Casa. Amirante, "obiettivo rimettere in circolo una quota significativa di alloggi oggi non utilizzati"

"Dopo un lavoro durato un anno e mezzo, avviato a metà del 2024 con i primi incontri, abbiamo approvato la Legge regionale 8 del 2025 grazie proprio al confronto sulle politiche abitative e oggi arriviamo alla modifica della Legge regionale 1 del 2016. L'obiettivo è governare tutte le forme dell'abitare pubblico: edilizia sovvenzionata, convenzionata, edilizia agevolata per l'acquisto della prima casa e forme innovative di edilizia sociale". Sono le parole dell'assessore regionale alle Infrastrutture e Territorio Cristina Amirante, intervenuta oggi a Udine, nell'auditorium Comelli, presso la sede della Regione, all'incontro con tutti gli stakeholder del settore abitativo. L'iniziativa si inserisce nel più ampio percorso regionale di riforma delle politiche abitative, che mira a garantire il diritto all'abitazione, promuovere inclusione sociale e rafforzare la qualità della vita delle comunità del Friuli Venezia Giulia. Il percorso di concertazione ha coinvolto Comuni, altri enti territoriali, Aziende territoriali per l'edilizia residenziale (Ater), rappresentanti del sistema economico - da Confindustria
all'Associazione nazionale costruttori edili (Ance), a Confartigianato - ordini professionali, sindacati dei proprietari e agenzie immobiliari. "La norma è attesa da molti soggetti - ha spiegato Amirante - è pensata insieme per consentire di dare risposte ai nostri residenti, alle aziende che cercano lavoratori e alle fragilità presenti nella popolazione, dall'emergenza abitativa alla gestione ordinaria dell'edilizia residenziale pubblica".

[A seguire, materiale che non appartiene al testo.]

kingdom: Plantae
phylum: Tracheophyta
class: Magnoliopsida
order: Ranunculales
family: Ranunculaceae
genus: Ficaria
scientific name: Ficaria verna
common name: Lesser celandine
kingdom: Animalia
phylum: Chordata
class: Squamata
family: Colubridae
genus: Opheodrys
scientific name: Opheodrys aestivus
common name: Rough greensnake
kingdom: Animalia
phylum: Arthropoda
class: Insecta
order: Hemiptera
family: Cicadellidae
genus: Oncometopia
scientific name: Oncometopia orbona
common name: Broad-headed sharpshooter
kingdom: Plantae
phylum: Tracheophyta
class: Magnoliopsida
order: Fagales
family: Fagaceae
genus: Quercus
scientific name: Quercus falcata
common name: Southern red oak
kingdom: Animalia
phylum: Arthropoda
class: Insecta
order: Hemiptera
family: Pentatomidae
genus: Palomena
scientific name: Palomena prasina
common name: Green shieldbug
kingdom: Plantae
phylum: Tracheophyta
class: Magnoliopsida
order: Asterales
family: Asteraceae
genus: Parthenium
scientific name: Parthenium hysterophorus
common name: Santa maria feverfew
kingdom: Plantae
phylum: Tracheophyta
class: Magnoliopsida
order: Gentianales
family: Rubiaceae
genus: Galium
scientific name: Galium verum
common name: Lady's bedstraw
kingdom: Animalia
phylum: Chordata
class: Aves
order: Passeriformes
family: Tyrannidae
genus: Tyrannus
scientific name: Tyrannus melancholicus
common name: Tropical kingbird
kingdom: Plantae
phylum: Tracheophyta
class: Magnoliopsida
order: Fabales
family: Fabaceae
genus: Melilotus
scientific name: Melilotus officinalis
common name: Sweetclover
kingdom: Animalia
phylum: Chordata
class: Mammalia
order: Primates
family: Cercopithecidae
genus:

L'assessore ha evidenziato la necessità di "garantire equilibrio nell'assegnazione delle risorse e di costruire un sistema capace di attivare un circolo virtuoso, accompagnando le persone in stato di fragilità verso un progressivo miglioramento della propria condizione sociale ed economica, fino all'accesso al libero mercato e al passaggio tra le diverse fasce abitative". Nel corso del confronto è stato richiamato il lavoro già avviato in alcuni ambiti territoriali per favorire l'incrocio tra domanda e offerta, coinvolgendo i proprietari attraverso fondi di garanzia e percorsi di accompagnamento, con l'obiettivo di rimettere in circolo una quota significativa di alloggi oggi non utilizzati, stimata mediamente attorno al 25 per cento. "Ringrazio Ater, Comuni, ambiti territoriali, professionisti, enti del terzo settore e tutti i soggetti pubblici e privati che hanno contribuito al percorso. Abbiamo raccolto questo lavoro in una prima bozza di legge che proseguirà ora il suo iter con gli aggiornamenti e gli approfondimenti necessari", ha concluso Amirante.